The Kingfisher -- At the National through March 15.
The good intention behind all those weak revivals of minor drawing-room comedies during the last few seasons can be divined from "The Kingfisher," by William Douglas Home, a comedy in a fresh, outdoor drawing room that succeeds where musty indoor revivals have failed.
People had simply missed seeing cheerful, actable -- playable -- plays. An entertaining evening at the theater used to be something quite different from either an important evening at the theater or an entertaining evening at the movies, both of which have been available all along.
But the funny, talky play that lent itself to spirited acting seemed to have been lost. Attempts to reach back and redo the average old hit rarely worked. bOld action comedy can be recreated; and fine verbal comedy, such as Sheridan or Wilde or Coward, easily transcends its original frame of reference and manners. But plays whose sparkle came from the spirit of their times, rather than from timeless silliness or timeless wit, lose their fizz.
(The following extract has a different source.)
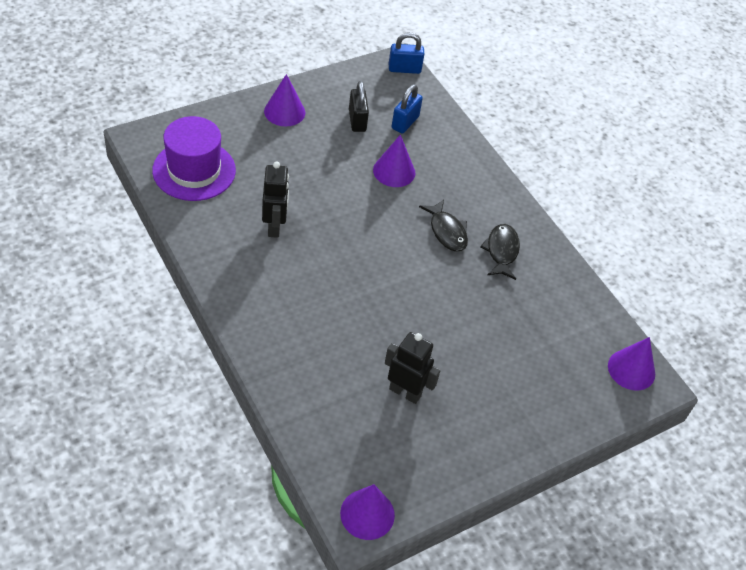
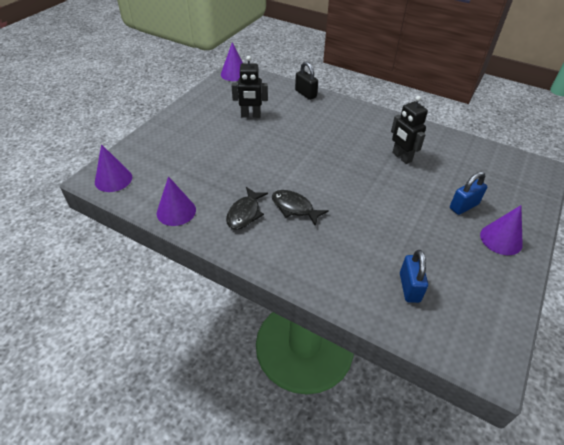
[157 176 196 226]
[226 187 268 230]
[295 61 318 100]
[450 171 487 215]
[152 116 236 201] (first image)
It would probably be a big mistake to revive "The Kingfisher" in 20 years, and have the next generation shake heads over how simple people must have been to think it clever. But right now, it is clever -- it is, exactly, an entertaining evening of theater.
It plays to our naive rediscovery that people who are now old led lives as complicated and sexy as anyone's today, and the perhaps even more naive rediscovery that they didn't stop doing so with age. At a time when sex has not been considered to be so relentlessly connected to current youth, it probably wouldn't go over.
There's even a naive thrill in seeing how marvelous the actors are in the sixth decades of their careers. Claudette Colbert, with one round cheek and one round eye next to each ear, and Rex Harrison, with perhaps a few more triangular creases framing his triangular eyes, play a pair of lovers taking up a 50-year-old romance where they left it, both still enthusiastic about their pleasure-seeking and both still wary about guarding their comforts and protecting their personal welfare.
The third actor, George Rose, is not quite old enough or famous enough to inspire awe by being as good as ever, but his contribution as a bossy butler is a large part of the evening's delight.He does a drunken walk, for example, that is specifically port-inspired, as opposed, say, to a drunken walk resulting from drinking whiskey.
Along with the titillation of elderly lust, this sort of thing makes a very entertaining evening. It hardly matters for now that the symbolism of the kingfisher, a bird who been reproducing and burrowing about near the play's outdoor drawing room all those 50 years, doesn't pan out as meaning anything much.